Entries from a data collection
● ● ● ●

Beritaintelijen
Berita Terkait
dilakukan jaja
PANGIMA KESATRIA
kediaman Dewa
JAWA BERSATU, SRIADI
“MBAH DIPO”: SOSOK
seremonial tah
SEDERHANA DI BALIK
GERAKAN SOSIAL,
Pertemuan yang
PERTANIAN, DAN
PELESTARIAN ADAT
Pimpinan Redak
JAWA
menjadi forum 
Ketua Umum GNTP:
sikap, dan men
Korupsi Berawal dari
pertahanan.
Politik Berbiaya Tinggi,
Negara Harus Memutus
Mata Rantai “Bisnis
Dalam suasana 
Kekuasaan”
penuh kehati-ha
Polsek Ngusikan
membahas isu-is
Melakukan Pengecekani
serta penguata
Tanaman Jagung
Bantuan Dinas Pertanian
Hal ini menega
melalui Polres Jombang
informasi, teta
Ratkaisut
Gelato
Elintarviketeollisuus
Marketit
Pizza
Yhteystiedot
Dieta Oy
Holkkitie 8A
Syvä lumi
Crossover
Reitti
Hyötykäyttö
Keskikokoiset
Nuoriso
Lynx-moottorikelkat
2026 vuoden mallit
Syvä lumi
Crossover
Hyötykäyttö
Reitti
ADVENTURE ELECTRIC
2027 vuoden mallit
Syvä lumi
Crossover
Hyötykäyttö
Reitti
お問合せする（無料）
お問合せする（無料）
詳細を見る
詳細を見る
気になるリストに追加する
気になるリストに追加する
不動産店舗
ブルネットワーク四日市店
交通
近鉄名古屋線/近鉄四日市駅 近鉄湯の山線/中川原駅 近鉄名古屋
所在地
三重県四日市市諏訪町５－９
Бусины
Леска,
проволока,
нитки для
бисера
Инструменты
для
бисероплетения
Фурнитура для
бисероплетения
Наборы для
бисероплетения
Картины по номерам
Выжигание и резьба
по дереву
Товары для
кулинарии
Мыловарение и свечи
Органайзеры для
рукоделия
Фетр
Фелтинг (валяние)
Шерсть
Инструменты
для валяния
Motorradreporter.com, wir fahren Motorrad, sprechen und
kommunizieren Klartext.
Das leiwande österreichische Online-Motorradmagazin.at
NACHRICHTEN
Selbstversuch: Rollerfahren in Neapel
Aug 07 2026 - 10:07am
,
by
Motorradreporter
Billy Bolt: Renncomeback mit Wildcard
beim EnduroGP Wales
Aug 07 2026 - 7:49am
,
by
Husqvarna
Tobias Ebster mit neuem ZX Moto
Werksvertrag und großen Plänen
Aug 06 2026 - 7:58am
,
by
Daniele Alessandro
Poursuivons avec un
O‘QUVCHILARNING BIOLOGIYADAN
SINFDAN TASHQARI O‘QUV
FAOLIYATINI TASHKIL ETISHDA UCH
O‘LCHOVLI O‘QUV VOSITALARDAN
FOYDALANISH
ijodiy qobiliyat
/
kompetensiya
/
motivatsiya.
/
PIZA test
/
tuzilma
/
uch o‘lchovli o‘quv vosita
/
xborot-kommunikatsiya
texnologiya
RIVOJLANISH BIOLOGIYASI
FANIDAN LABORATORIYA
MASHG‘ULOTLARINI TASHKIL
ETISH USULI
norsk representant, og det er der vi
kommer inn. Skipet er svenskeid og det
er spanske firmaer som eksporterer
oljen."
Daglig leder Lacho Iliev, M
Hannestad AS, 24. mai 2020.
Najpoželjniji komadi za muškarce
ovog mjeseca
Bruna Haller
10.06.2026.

● ● ● ●

> [TO DO]: Reproduce the entries above, changing each occurrence of "Syvä lumi" to "Deep Snow" and leaving all other text intact.

> [OUTPUT OF THE TASK]:
Beritaintelijen
Berita Terkait
dilakukan jaja
PANGIMA KESATRIA
kediaman Dewa
JAWA BERSATU, SRIADI
“MBAH DIPO”: SOSOK
seremonial tah
SEDERHANA DI BALIK
GERAKAN SOSIAL,
Pertemuan yang
PERTANIAN, DAN
PELESTARIAN ADAT
Pimpinan Redak
JAWA
menjadi forum 
Ketua Umum GNTP:
sikap, dan men
Korupsi Berawal dari
pertahanan.
Politik Berbiaya Tinggi,
Negara Harus Memutus
Mata Rantai “Bisnis
Dalam suasana 
Kekuasaan”
penuh kehati-ha
Polsek Ngusikan
membahas isu-is
Melakukan Pengecekani
serta penguata
Tanaman Jagung
Bantuan Dinas Pertanian
Hal ini menega
melalui Polres Jombang
informasi, teta
Ratkaisut
Gelato
Elintarviketeollisuus
Marketit
Pizza
Yhteystiedot
Dieta Oy
Holkkitie 8A
Deep Snow
Crossover
Reitti
Hyötykäyttö
Keskikokoiset
Nuoriso
Lynx-moottorikelkat
2026 vuoden mallit
Deep Snow
Crossover
Hyötykäyttö
Reitti
ADVENTURE ELECTRIC
2027 vuoden mallit
Deep Snow
Crossover
Hyötykäyttö
Reitti
お問合せする（無料）
お問合せする（無料）
詳細を見る
詳細を見る
気になるリストに追加する
気になるリストに追加する
不動産店舗
ブルネットワーク四日市店
交通
近鉄名古屋線/近鉄四日市駅 近鉄湯の山線/中川原駅 近鉄名古屋
所在地
三重県四日市市諏訪町５－９
Бусины
Леска,
проволока,
нитки для
бисера
Инструменты
для
бисероплетения
Фурнитура для
бисероплетения
Наборы для
бисероплетения
Картины по номерам
Выжигание и резьба
по дереву
Товары для
кулинарии
Мыловарение и свечи
Органайзеры для
рукоделия
Фетр
Фелтинг (валяние)
Шерсть
Инструменты
для валяния
Motorradreporter.com, wir fahren Motorrad, sprechen und
kommunizieren Klartext.
Das leiwande österreichische Online-Motorradmagazin.at
NACHRICHTEN
Selbstversuch: Rollerfahren in Neapel
Aug 07 2026 - 10:07am
,
by
Motorradreporter
Billy Bolt: Renncomeback mit Wildcard
beim EnduroGP Wales
Aug 07 2026 - 7:49am
,
by
Husqvarna
Tobias Ebster mit neuem ZX Moto
Werksvertrag und großen Plänen
Aug 06 2026 - 7:58am
,
by
Daniele Alessandro
Poursuivons avec un
O‘QUVCHILARNING BIOLOGIYADAN
SINFDAN TASHQARI O‘QUV
FAOLIYATINI TASHKIL ETISHDA UCH
O‘LCHOVLI O‘QUV VOSITALARDAN
FOYDALANISH
ijodiy qobiliyat
/
kompetensiya
/
motivatsiya.
/
PIZA test
/
tuzilma
/
uch o‘lchovli o‘quv vosita
/
xborot-kommunikatsiya
texnologiya
RIVOJLANISH BIOLOGIYASI
FANIDAN LABORATORIYA
MASHG‘ULOTLARINI TASHKIL
ETISH USULI
norsk representant, og det er der vi
kommer inn. Skipet er svenskeid og det
er spanske firmaer som eksporterer
oljen."
Daglig leder Lacho Iliev, M
Hannestad AS, 24. mai 2020.
Najpoželjniji komadi za muškarce
ovog mjeseca
Bruna Haller
10.06.2026.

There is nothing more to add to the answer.